Highly-soluble multi-alkylated polymer semiconductors and applications in high-performance field-effect transistors

High-mobility semiconducting polymers feature tightly packed microstructures that enable efficient charge transport networks. However, this aggregation typically leads to limited solubility, which compromises their processability. It remains underdeveloped to balance the carrier mobility and solution-processability. In this work, a multi-alkylation strategy is used to resolve the dilema, simultaneously allowing ease of processing and efficient charge transport. For homologuous polymer backbones, tuning of the side-chain density changes the self-assembly motif at the molecular level, leading to enhanced charge transport behaviors with a maximum hole mobility of up to 6 cm(2) V-1 s(-1). This is among the highest values for polymer-based field-effect transistors on poly(ethylene terephthalate) substrates to date.

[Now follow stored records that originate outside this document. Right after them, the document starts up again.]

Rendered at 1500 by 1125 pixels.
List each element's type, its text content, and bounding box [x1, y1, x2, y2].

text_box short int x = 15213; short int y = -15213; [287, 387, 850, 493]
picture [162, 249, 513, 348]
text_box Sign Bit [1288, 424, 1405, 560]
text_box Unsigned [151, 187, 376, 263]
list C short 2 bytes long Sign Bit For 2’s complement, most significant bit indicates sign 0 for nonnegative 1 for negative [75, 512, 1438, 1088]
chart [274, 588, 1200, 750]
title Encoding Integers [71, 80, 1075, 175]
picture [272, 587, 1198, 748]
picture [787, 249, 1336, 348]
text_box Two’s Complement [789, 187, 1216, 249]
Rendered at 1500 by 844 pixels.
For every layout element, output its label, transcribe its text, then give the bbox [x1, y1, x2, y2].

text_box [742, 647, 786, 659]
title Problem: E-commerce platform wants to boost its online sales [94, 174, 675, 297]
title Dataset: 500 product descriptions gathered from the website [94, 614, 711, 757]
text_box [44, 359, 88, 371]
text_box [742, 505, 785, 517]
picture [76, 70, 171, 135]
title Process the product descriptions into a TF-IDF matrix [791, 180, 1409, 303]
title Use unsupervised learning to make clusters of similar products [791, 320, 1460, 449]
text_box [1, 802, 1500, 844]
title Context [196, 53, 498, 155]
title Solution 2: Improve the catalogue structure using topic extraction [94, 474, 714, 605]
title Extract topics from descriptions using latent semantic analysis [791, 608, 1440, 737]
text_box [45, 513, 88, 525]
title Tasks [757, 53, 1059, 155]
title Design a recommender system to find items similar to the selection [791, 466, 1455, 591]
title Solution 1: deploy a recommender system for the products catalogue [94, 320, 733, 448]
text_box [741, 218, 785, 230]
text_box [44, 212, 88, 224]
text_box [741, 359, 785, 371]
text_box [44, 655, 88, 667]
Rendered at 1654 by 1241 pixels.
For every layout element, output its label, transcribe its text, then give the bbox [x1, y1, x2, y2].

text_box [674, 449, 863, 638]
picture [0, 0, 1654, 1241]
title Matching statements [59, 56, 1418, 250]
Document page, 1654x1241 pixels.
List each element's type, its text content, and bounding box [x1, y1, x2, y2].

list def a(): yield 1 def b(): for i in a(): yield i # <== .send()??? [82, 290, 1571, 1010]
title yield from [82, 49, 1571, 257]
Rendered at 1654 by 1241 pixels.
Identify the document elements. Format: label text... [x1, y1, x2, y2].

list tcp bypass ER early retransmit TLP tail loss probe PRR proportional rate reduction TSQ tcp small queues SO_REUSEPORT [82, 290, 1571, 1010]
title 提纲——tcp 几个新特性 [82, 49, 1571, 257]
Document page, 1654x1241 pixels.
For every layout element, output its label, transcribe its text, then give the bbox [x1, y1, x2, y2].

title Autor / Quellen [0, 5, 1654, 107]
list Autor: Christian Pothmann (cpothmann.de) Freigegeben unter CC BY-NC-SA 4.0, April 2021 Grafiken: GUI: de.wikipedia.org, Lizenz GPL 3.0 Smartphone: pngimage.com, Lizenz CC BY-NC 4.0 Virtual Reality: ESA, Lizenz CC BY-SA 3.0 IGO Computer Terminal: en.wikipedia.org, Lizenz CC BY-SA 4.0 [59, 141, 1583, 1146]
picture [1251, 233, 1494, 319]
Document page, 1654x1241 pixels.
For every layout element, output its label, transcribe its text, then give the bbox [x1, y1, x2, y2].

The aggregation control was characterized by grazing-incidence X-ray diffraction, near-edge X-ray absorption fine structure, and Raman spectroscopy, and the results were further validated by theoretical simulations showing the significant effect of the side-chain density on the stacking of polymer aggregates. These systematical results enrich the library of highly soluble, high-performance polymer semiconductors and provide a new perspective for promoting the applicability of semiconductors for industrial processing.